Not interested in DIY wearable devices driven by micro-microcontrollers, [Teemu Laurila] Has been working on 3D printed head-mounted computers Put the mature Linux desktop in your field of vision. It may not be as slim and ergonomic as Google Glass, but it makes up for it in terms of raw potential.
This wearable device is equipped with an overclocked Raspberry Pi zero W, an ST7789VW 240×240 IPS display running at 60 Hz and a front camera, providing an excellent low-cost platform for augmented reality experiments. [Teemu] An impressive hand tracking demo has been made, which can pick out the positions of all ten fingers in near real time. The processing must be done on his desktop computer, because Zero is not quite capable of this task, but as you can see in the video below, the whole process works well.
Structurally, the head-mounted device consists of nine 3D printed parts, which are clamped on a pair of standard glasses. [Teemu] Say that parts may need to be adjusted to fit your specific frame, but the design is sufficiently modular and should not take too much effort.
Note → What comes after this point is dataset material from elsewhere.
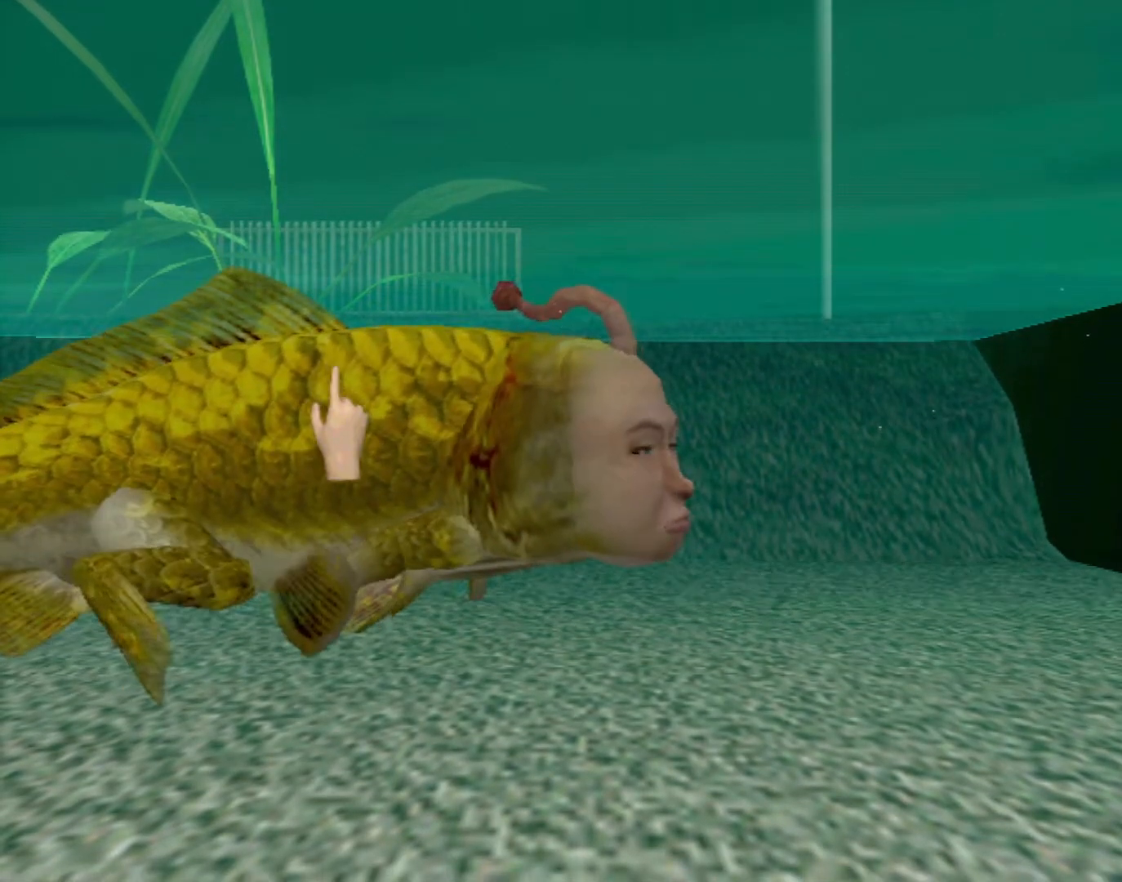
{"buttons": [], "left_stick": "center", "events": []}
He used 0.6mm PETG plastic as the front reflector, and the main lens was pulled from a pair of cheap VR goggles and manually cut into a rectangle.
The evolution of the build is recorded in multiple videos, and it is interesting to see how far the hardware has improved in a relatively short period of time.Original production [Teemu] Looks like he is playing the Borg drone Star Trek, But the latest version seems more useful. We still don’t try to wear it on airplanes, but it hardly appears out of place in hacking scams.